Toyota announced today that it will invest $3.4 billion (¥380 billion) in automotive battery advancement in the U.S. through 2030. The money will go towards developing and building batteries for electric vehicles, though the initial focus will be on batteries for hybrids.
“This investment will help usher in more affordable electrified vehicles for U.S. consumers, significantly reduce carbon emissions, and importantly, create even more American jobs tied to the future of mobility,” said Ted Ogawa, CEO of Toyota North America.
The investment is part of a $13.5 billion (1.5 trillion yen) expenditure the automaker announced earlier this year that is intended to go toward Toyota’s global battery development budget.

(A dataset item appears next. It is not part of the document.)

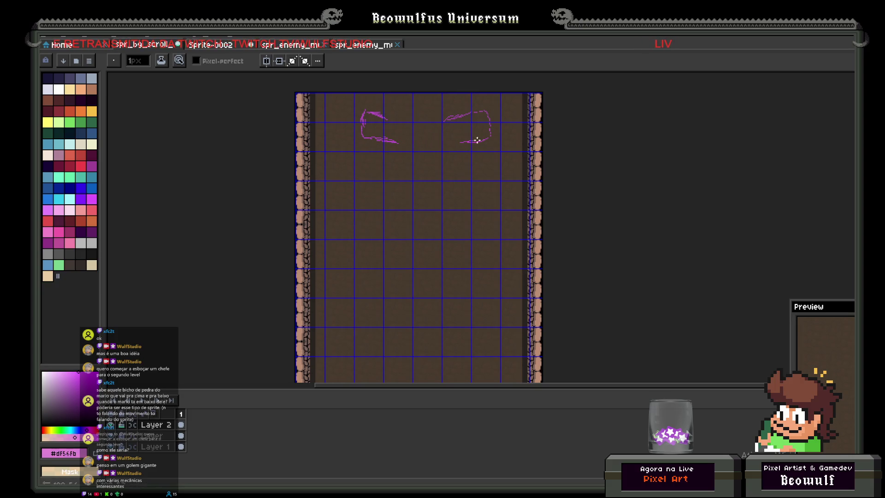
left_click_drag(384, 117, 400, 119)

Part of the $3.4 billion being invested in the U.S. will go towards establishing a new company that is tasked with building an automotive battery plant in the country with the help of Toyota Tsusho. The target is to start production in 2025 and, all told, its facilities will require an estimated 1,750 workers to run.
The investment will also help Toyota develop and expand its local supply chain and production knowledge relating to lithium-ion batteries. “Toyota’s commitment to electrification is about achieving long-term sustainability for the environment, American jobs, and consumers,” said Ogawa.
Toyota recently came under fire for its lobbying activities, which were viewed by some investors as regressive and anti-electric. The automaker has focused more on developing hybrid and hydrogen technologies than pure electric vehicles and although it does have a number of EVs planned, it has not made the same aggressive electrification promises as, say, Germany’s automotive industry.
Still, by 2030 it expects to shift two million fuel cell or electric vehicles globally and have 15 battery electric vehicles on sale by 2025.